By comparison, the Pentagon was testing its first widely deployed cruise missile, called the Tomahawk, in the late 1970s.

Russia’s reliance on unguided bombs for its warplanes over Ukrainian airspace has caused confusion among government and civilian weapons analysts alike since the invasion began on February 24, given that just three years ago Russia proved that it did have laser guided weapons and by satellite that it used to attack hospitals in Syria.

However, the difference between Russia’s airstrikes in Syria and Ukraine is huge, a senior Defense Department analyst has said.

In Syria, Russian warplanes could fly unopposed and hover over their targets for as long as they wanted before dropping a guided bomb, something that Ukrainian planes and surface-to-air missiles make impossible.

Defense Department officials also say Russia’s targeting problem has been exacerbated by the lack of investment Suitable for surveillance drones.

Only two unarmed Russian models, the Forpost and the Orlan, have been observed, while Ukraine has been targeting Russian troops and vehicles with TB2 drone-fired missiles purchased from Turkey.

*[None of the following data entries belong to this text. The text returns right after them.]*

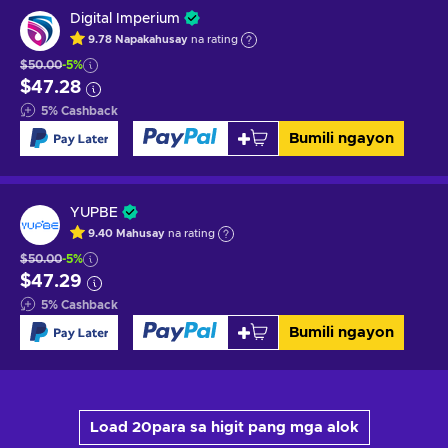
Digital Imperium
9.78
Napakahusay
na rating
$50.00
-5%
$47.28
5
%
Cashback
Bumili ngayon
YUPBE
9.40
Mahusay
na rating
$50.00
-5%
$47.29
5
%
Cashback
Bumili ngayon
Load 20para sa higit pang mga alok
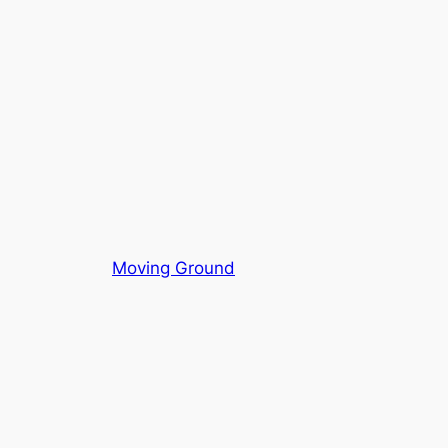
Moving Ground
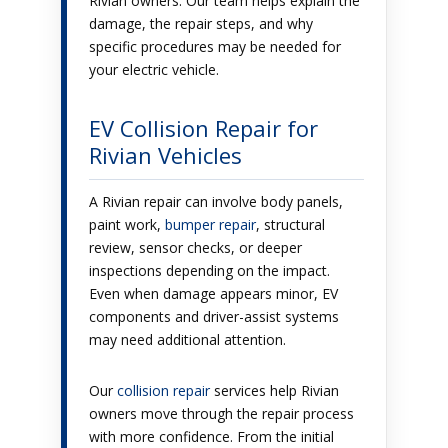
Rivian owners. Our team helps explain the
damage, the repair steps, and why
specific procedures may be needed for
your electric vehicle.
EV Collision Repair for
Rivian Vehicles
A Rivian repair can involve body panels,
paint work,
bumper repair
, structural
review, sensor checks, or deeper
inspections depending on the impact.
Even when damage appears minor, EV
components and driver-assist systems
may need additional attention.
Our
collision repair
services help Rivian
owners move through the repair process
with more confidence. From the initial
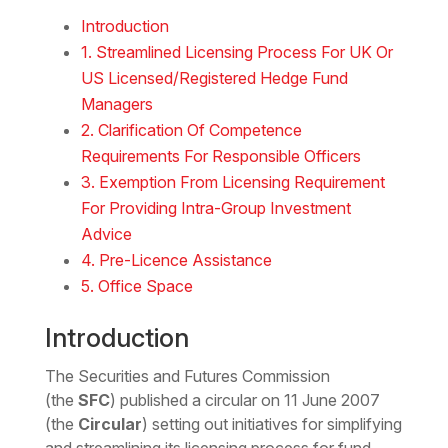
Download the Word
Introduction
1. Streamlined Licensing Process For UK Or
US Licensed/Registered Hedge Fund
Managers
2. Clarification Of Competence
Requirements For Responsible Officers
3. Exemption From Licensing Requirement
For Providing Intra-Group Investment
Advice
4. Pre-Licence Assistance
5. Office Space
Introduction
The Securities and Futures Commission
(the
SFC
) published a circular on 11 June 2007
(the
Circular
) setting out initiatives for simplifying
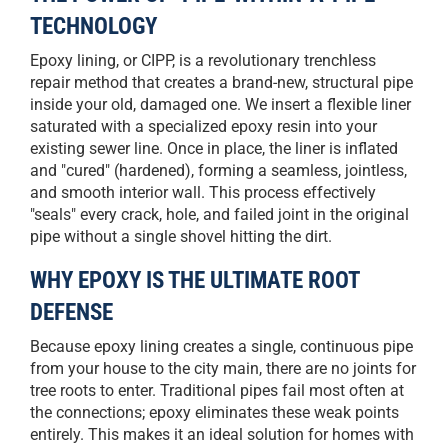
TECHNOLOGY
Epoxy lining, or CIPP, is a revolutionary trenchless
repair method that creates a brand-new, structural pipe
inside your old, damaged one. We insert a flexible liner
saturated with a specialized epoxy resin into your
existing sewer line. Once in place, the liner is inflated
and "cured" (hardened), forming a seamless, jointless,
and smooth interior wall. This process effectively
"seals" every crack, hole, and failed joint in the original
pipe without a single shovel hitting the dirt.
WHY EPOXY IS THE ULTIMATE ROOT
DEFENSE
Because epoxy lining creates a single, continuous pipe
from your house to the city main, there are no joints for
tree roots to enter. Traditional pipes fail most often at
the connections; epoxy eliminates these weak points
entirely. This makes it an ideal solution for homes with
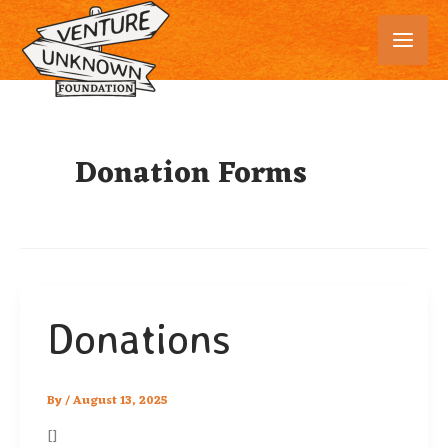
Skip
to
content
Donation Forms
Donations
By
/
August 13, 2025
[]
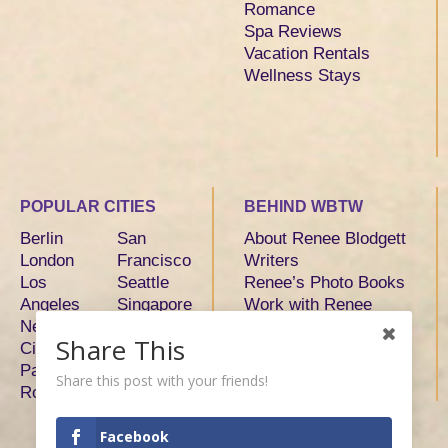
Romance
Spa Reviews
Vacation Rentals
Wellness Stays
POPULAR CITIES
BEHIND WBTW
Berlin
San
About Renee Blodgett
London
Francisco
Writers
Los
Seattle
Renee’s Photo Books
Angeles
Singapore
Work with Renee
New York
Sydney
Share This
City
Tokyo
Paris
Toronto
Share this post with your friends!
Rome
Facebook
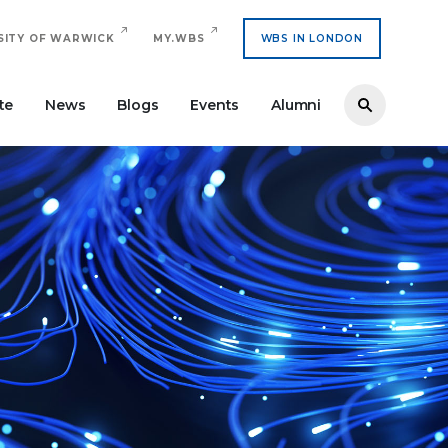
SITY OF WARWICK
MY.WBS
WBS IN LONDON
te
News
Blogs
Events
Alumni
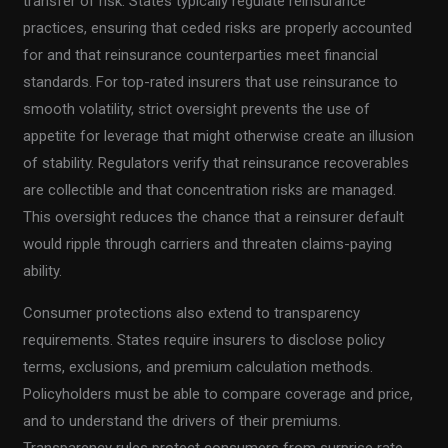
transfer of risk. States typically regulate reinsurance
practices, ensuring that ceded risks are properly accounted
for and that reinsurance counterparties meet financial
standards. For top-rated insurers that use reinsurance to
smooth volatility, strict oversight prevents the use of
appetite for leverage that might otherwise create an illusion
of stability. Regulators verify that reinsurance recoverables
are collectible and that concentration risks are managed.
This oversight reduces the chance that a reinsurer default
would ripple through carriers and threaten claims-paying
ability.
Consumer protections also extend to transparency
requirements. States require insurers to disclose policy
terms, exclusions, and premium calculation methods.
Policyholders must be able to compare coverage and price,
and to understand the drivers of their premiums.
Transparency rules protect consumers from surprise rate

The problem, US officials said, has also been revealed to be one of scale:

Russia has been unable to use the handful of guided bombs it used in parts of Syria to support the needs of a massive ground campaign in a country as large as Ukraine.

And furthermore, Russian cruise missiles fired at targets in Ukraine sometimes they failed in their objectives or even failed completely after launch, US officials said.

They added that Russian war planners most likely failed to adequately develop the so-called goal packs a series of instructions that are entered into cruise missiles before flight that include instructions on course headings and altitudes that will deliver the weapon to its intended destination, to them.

“Syria provided an opportunity to test in a real-world operational situation many of these new systems that the Russians have been developing for quite some time,” a Defense Department official said in an interview.

“But they were not pressured to do something to scale So when you try to scale that up for something like Ukraine, you’re really stressing the system and you might highlight some issues there.”